A pension fund that owns shares of Continental Resources has alleged in a lawsuit that a nearly $100 million investment by Continental in a pipeline project will benefit chief executive Harold Hamm at the shareholders’ expense.
Hamm’s company, Hiland Partners, is receiving partial funding from Continental for the $300 million Double H crude oil pipeline project.
Hiland is constructing the 450-mile pipeline from North Dakota to Wyoming. It will have a daily capacity of up to 100,000 barrels of oil per day.
The Pennsylvania Laborers District Council Construction Industry Pension Fund filed the lawsuit against Hamm, six of Continental’s directors, and Hiland entities.
The suit in Oklahoma state court seeks damages and the return of profits and other benefits derived from the pipeline transaction to the company.
“A Reuters’ analysis of Continental’s U.S. Securities and Exchange Commission (SEC) filings since 1996 shows the investment in Double H is one of many contracts Continental has entered with other Hamm-owned energy and logistics firms. The total value of the contracts exceeds $550 million,” according to the report.
Last year Continental committed to pay $95.8 million for a five-year option to ship 10,000 barrels per day on the Double H pipeline.
Continental told Reuters the lawsuit has no merit.
Double H was “fully and adequately reviewed by the full Board’s disinterested and independent directors,” Continental’s General Counsel Eric Eissenstat said in an email.
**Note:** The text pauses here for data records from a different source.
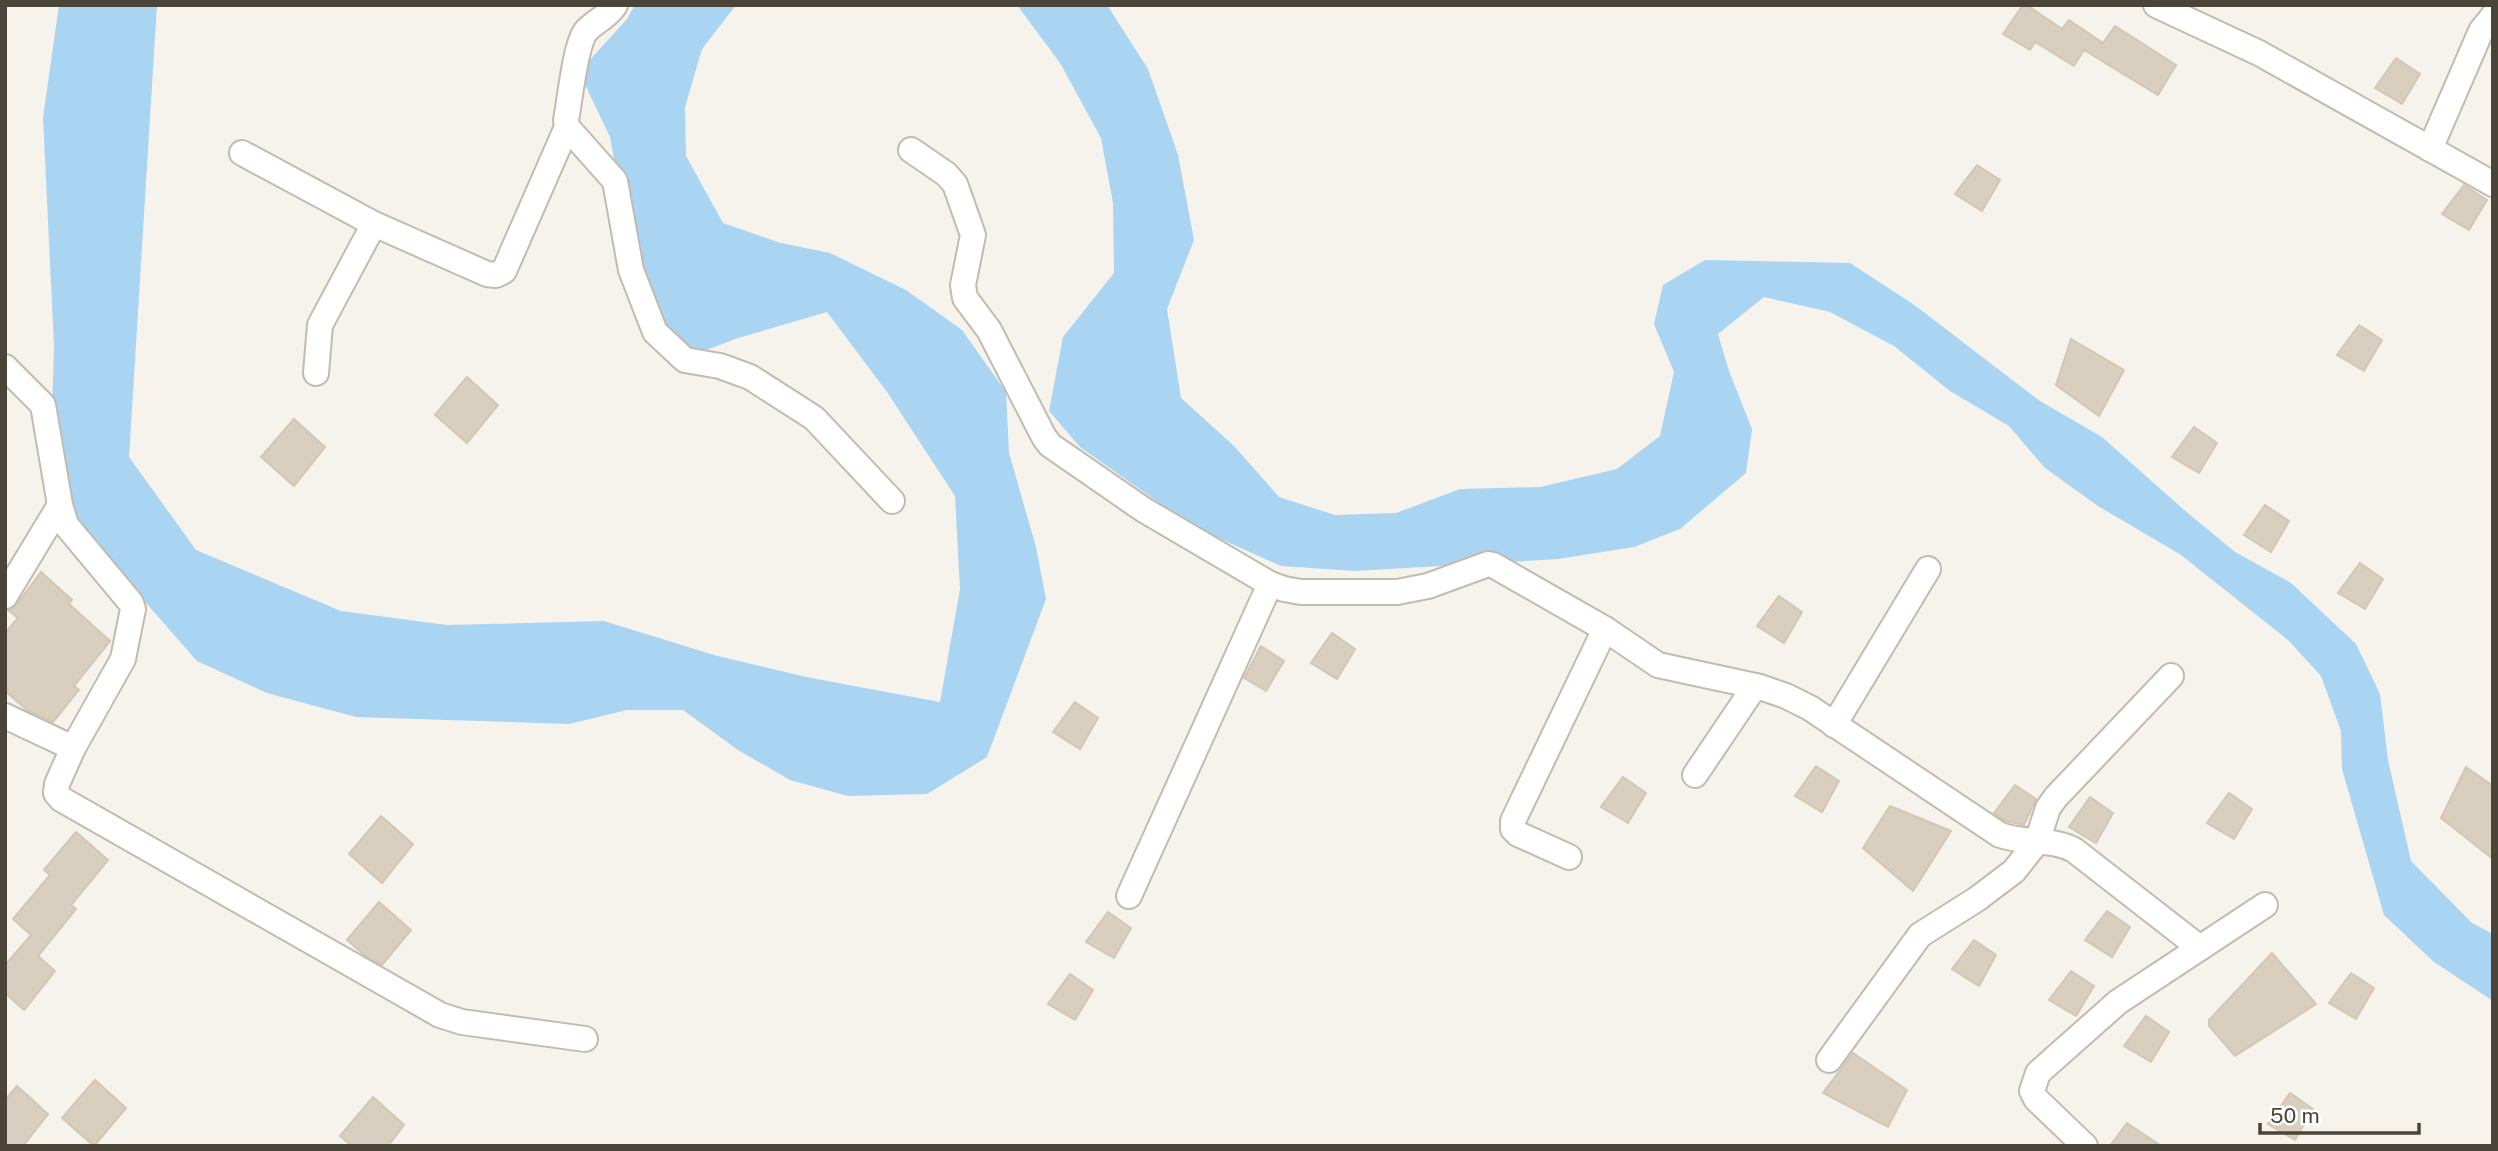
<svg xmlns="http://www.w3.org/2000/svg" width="2498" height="1151" viewBox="0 0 2498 1151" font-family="'Public Sans',sans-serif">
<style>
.water{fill:#a9d4f2}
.building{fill:#d8cfc1;stroke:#d3c7b4;stroke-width:2}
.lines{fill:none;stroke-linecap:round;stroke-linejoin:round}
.minor-casing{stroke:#c2bbae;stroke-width:28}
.minor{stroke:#fff;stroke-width:24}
</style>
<rect width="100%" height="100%" fill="#f6f3ec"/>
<g class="water">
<path d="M59,5h98l-28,452 67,93 145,61 106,14 157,-4 110,34 92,22 134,25 20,-113 -5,-93 -68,-104 -60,-80 -89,26 -53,20 -52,-94 -23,-127 -31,-65 48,-53 8,-14h101l-34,44 -17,58 1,49 37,67 58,20 49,10 76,37 56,40 44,62 3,61 27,94 10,52 -59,158 -60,37 -79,2 -58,-16 -52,-30 -55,-40h-56l-58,14 -213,-7 -89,-24 -70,-32 -64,-73 -58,-53 -24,-88 3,-101 -11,-228z"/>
<path d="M1017,5h90l41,64 30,86 16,85 -27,69 14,89 53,48 45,51 56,18 61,-2 64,-24 80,-2 77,-18 43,-33 14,-64 -20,-48 9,-39 42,-25 145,3 63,41 127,97 62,36 81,72 52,43 56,31 65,61 24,50 8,66 23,101 61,62 21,11v67l-59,-39 -50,-47 -42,-146 -1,-38 -20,-55 -33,-36 -107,-85 -83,-49 -53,-38 -36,-42 -59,-35 -56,-45 -64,-34 -66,-15 -46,37 11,37 23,58 -6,44 -66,56 -46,18 -76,12 -203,12 -74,-5 -89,-40 -112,-79 -31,-36 14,-74 51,-64 -1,-70 -12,-65 -41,-75z"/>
</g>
<g class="building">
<path d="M2023,5h4l35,24 7,-9 34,23 12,-17 61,39 -18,30 -74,-45 -10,16 -39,-24 -5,8 -27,-16z"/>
<path d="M2396,58l24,16 -18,30 -27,-16z"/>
<path d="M1977,165l23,15 -18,31 -27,-17z"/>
<path d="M2464,185l23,15 -18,30 -27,-16z"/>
<path d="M2359,325l23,15 -18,31 -27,-16z"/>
<path d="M2071,339l53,31 -25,46 -43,-31z"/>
<path d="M467,377l31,28 -31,38 -32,-28z"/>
<path d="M294,419l31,28 -31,39 -33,-29z"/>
<path d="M2194,427l23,16 -18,30 -27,-16z"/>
<path d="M2265,505l24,16 -18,31 -27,-17z"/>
<path d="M2360,563l23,16 -18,30 -27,-16z"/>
<path d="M41,572l31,28 -3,4 41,37 -36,45 5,4 -26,32 -26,-12 -22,-19v-58l13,-15 -10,-8 9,-6z"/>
<path d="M1779,596l23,16 -18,31 -27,-17z"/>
<path d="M1332,633l23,16 -18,30 -26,-16z"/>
<path d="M1261,646l23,15 -18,30 -22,-13z"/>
<path d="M1075,702l23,16 -18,31 -27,-17z"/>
<path d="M1816,766l23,15 -17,31 -27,-16z"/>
<path d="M2466,767l27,19v73l-52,-41z"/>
<path d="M1623,777l23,16 -18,30 -27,-16z"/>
<path d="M2015,785l21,14 -12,26 -18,-4 -12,-8z"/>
<path d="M2229,793l23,16 -18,30 -27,-16z"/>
<path d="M2090,797l23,16 -17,30 -27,-16z"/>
<path d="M1890,806l61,25 -38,60 -50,-43z"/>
<path d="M381,816l32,28 -31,39 -33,-29z"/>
<path d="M76,832l32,28 -37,45 5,4 -38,47 17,15 -31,39 -19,-17v-28l26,-30 -18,-16 37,-44 -6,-5z"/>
<path d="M379,902l32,28 -29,35 -18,-10 -17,-15z"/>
<path d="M2107,911l23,16 -18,30 -27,-17z"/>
<path d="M1108,912l23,16 -17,30 -28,-16z"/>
<path d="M1974,940l22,15 -17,31 -27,-17z"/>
<path d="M2272,953l44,51 -81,52 -26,-30v-6z"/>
<path d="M2071,971l23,15 -18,30 -27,-16z"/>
<path d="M2351,973l23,15 -18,31 -27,-16z"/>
<path d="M1070,974l23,16 -18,30 -27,-16z"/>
<path d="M2146,1016l23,16 -18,30 -27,-16z"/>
<path d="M1853,1053l54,37 -19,37 -65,-34z"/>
<path d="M95,1080l31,28 -32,38 -32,-28z"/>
<path d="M17,1086l31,28 -25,32h-18v-46z"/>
<path d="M2290,1093l23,16 -18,31 -27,-16z"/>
<path d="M373,1097l31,28 -16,21h-36l-12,-10z"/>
<path d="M2127,1123l34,23h-51z"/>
</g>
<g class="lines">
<defs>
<g id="minor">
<path d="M615,5c-7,12 -20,16 -29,26 -11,14 -16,69 -20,89l1,7 48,54 16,89 24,62 30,28 35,6 30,11 64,41 78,83"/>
<path d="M2156,5l103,48 234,131"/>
<path d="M2430,149l51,-118 12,-15"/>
<path d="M911,150l35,24 9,10 18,51 -10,50 2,13 24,32 55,107 6,8 94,65 126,74 14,5 17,3h96l31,-6 60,-22 5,1 112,64 53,36 102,22 26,9 24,12 190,127c24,9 52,3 74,15l126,98"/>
<path d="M242,153l132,71 113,50 9,1 8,-4 63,-144"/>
<path d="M5,367l38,38 17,100 6,20 65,78 2,6 -10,50 -50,89 -16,36 -1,9 5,6 379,216 22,7 123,17"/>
<path d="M316,373l4,-48 54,-101"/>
<path d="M5,596l55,-91"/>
<path d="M5,716l68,32"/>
<path d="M1834,725l94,-156"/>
<path d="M1695,775l60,-89"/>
<path d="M1569,857l-51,-23 -5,-5v-8l92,-192"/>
<path d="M1129,896l141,-312"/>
<path d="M1829,1060l91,-125 57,-36 37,-28 23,-29 11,-34 8,-11 115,-121"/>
<path d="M2085,1146l-49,-47 -4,-8 6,-18 80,-71 147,-97"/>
</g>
</defs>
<use href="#minor" class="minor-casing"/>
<use href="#minor" class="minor"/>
</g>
<rect width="2498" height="1151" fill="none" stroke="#4b4439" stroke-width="14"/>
<path d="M2260 1123v10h159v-10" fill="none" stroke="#4b4439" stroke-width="3.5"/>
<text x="2270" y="1123" font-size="21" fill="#4b4439" stroke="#ffffff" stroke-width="5" paint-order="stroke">50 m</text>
</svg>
They “expressly found it to be in the best interests of the company” as pipeline infrastructure in and around North Dakota catches up with booming oil production there.
Continental’s shares have risen more than sevenfold since its 2007 initial public offering, Reuters said. “Hamm transformed Continental into a leading driller in North Dakota, where a boom in Bakken production has helped push U.S. oil output to near 25-year highs.”
Hamm helped discover North Dakota’s Bakken shale when he was a wildcatter.
“He now owns more oil in the ground than any other American through his 68 percent stake in Continental worth more than $13 billion,” Reuters said, citing industry experts.
Forbes ranked Hamm 33rd on its list of the 400 richest Americans.